# **Regularization**

## **Example**

Let’s say we want to build a linear regression model to predict the house prices based on some features, such as the number of rooms, the size of the house, the location, etc. We have a training dataset of 100 houses with their features and prices, and we want to use gradient descent to find the optimal weights for our model.

However, we notice that our model is overfitting the training data, meaning that it has a very low training error but a high test error when we evaluate it on new data. This means that our model is too complex and it learns the noise in the training data instead of the general patterns.

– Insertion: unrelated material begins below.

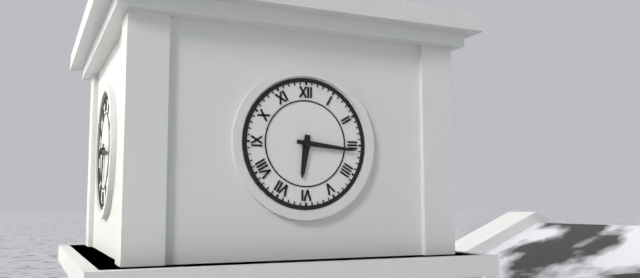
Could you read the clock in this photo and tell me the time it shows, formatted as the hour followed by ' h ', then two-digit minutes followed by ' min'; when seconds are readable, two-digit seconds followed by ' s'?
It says 6 h 16 min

To prevent overfitting, we can use regularization techniques such as L2 or L1 regularization. These techniques add a penalty term to the loss function that depends on the magnitude of the weights. The penalty term makes the model prefer smaller weights and reduces the complexity of the model.

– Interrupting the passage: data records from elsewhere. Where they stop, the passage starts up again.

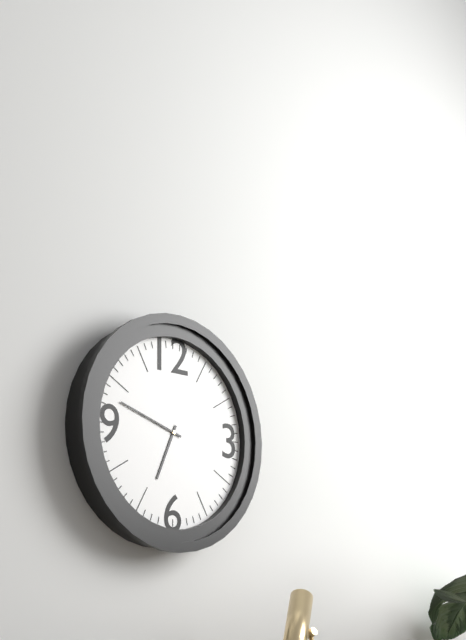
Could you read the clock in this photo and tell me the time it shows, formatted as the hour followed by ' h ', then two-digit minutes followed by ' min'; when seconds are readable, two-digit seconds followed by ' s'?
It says 6 h 48 min
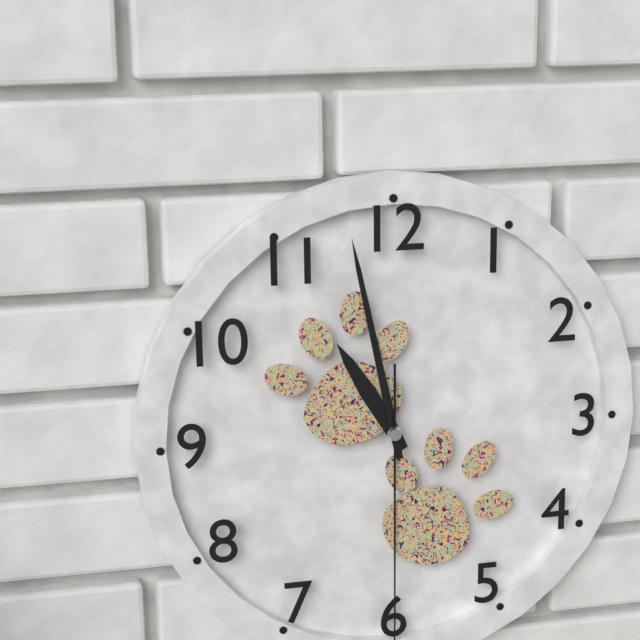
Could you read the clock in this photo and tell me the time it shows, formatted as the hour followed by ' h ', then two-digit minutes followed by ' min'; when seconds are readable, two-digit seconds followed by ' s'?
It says 10 h 58 min
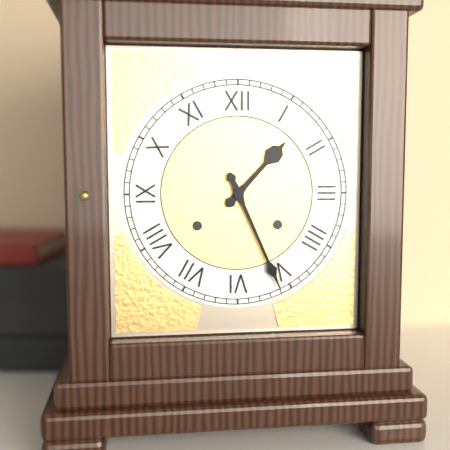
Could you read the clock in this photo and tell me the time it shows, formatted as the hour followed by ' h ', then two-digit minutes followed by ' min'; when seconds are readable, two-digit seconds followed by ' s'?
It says 1 h 26 min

For example, if we use L2 regularization, our loss function becomes:

$$
L = \frac{1}{2n} \sum{i=1}^n(y_i - \hat{y_i})^2 + \lambda \sum_{j=1}^m w_j^2
$$

where:

- L is the loss function with L2 regularization.
- n is the number of training examples.
- yi​ is the true price of the i-th house.
- y^​i​ is the predicted price of the i-th house.
- λ is the regularization parameter that controls the strength of the regularization.
- m is the number of features.
- wj​ is the weight of the j-th feature

The first term in the loss function is the mean squared error (MSE) that measures how well our model fits the data. The second term is the L2 regularization term that penalizes large weights and makes them shrink towards zero. The regularization parameter λ determines how much we want to regularize our model. A larger λ means more regularization and less overfitting, but also more bias and less variance. A smaller λ means less regularization and more overfitting, but also less bias and more variance.

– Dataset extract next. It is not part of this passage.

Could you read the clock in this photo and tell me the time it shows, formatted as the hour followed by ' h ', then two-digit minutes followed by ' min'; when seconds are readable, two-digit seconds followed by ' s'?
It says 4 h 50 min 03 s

By using regularization, we can improve the performance of our model on new data and avoid overfitting. We can also use other regularization techniques such as L1 or elastic net for different effects and trade-offs

## **Formula for some Regression Models**

**Logistic Regression**

Logistic regression is a type of binary classification model that predicts the probability of an example belonging to a positive class. The output function of logistic regression is:

$$
\hat{y} = \sigma(Wx + b)
$$

where:

- $\hat{y}$ is the predicted probability of the positive class.
- $\sigma$ is the sigmoid function that maps any real number to a value between 0 and 1.
- $W$ is the weight matrix of the model.
- $x$ is the input vector of features.
- $b$ is the bias vector of the model.

The loss function of logistic regression without regularization is:

$$
L = - \frac{1}{n} \sum_{i=1}^n [y_i \log(\hat{y}_i) + (1 - y_i) \log(1 - \hat{y}_i)]
$$

where:

- $L$ is the loss function without regularization.
- $n$ is the number of training examples.
- $y_i$ is the true label of the i-th example (0 or 1).
- $\hat{y}_i$ is the predicted probability of the i-th example.

The loss function of logistic regression with L2 regularization is:

$$
L = - \frac{1}{n} \sum_{i=1}^n [y_i \log(\hat{y}_i) + (1 - y_i) \log(1 - \hat{y}_i)] + \lambda \sum_{j=1}^m w_j^2
$$

where:

- $L$ is the loss function with L2 regularization.
- $\lambda$ is the regularization parameter that controls the strength of the regularization.
- $m$ is the number of features.
- $w_j$ is the weight of the j-th feature.


**Softmax Regression**

Softmax regression is a type of multiclass classification model that predicts the probability of an example belonging to one of K classes. The output function of softmax regression is:

$$
\hat{y}_k = \frac{\exp(W_k x + b_k)}{\sum_{j=1}^K \exp(W_j x + b_j)}
$$

where:

- $\hat{y}_k$ is the predicted probability of the k-th class.
- $W_k$ is the weight vector of the k-th class.
- $x$ is the input vector of features.
- $b_k$ is the bias term of the k-th class.
- $K$ is the number of classes.

The loss function of softmax regression without regularization is:

$$
L = - \frac{1}{n} \sum_{i=1}^n \sum_{k=1}^K y_{ik} \log(\hat{y}_{ik})
$$

where:

- $L$ is the loss function without regularization.
- $n$ is the number of training examples.
- $y_{ik}$ is the true label of the i-th example for the k-th class (0 or 1).
- $\hat{y}_{ik}$ is the predicted probability of the i-th example for the k-th class.

The loss function of softmax regression with L2 regularization is:

$$
L = - \frac{1}{n} \sum_{i=1}^n \sum_{k=1}^K y_{ik} \log(\hat{y}_{ik}) + \lambda \sum_{k=1}^K \sum_{j=1}^m w_{kj}^2
$$

where:

- $L$ is the loss function with L2 regularization.
- $\lambda$ is the regularization parameter that controls the strength of the regularization.
- $m$ is the number of features.
- $w_{kj}$ is the weight of the j-th feature for the k-th class.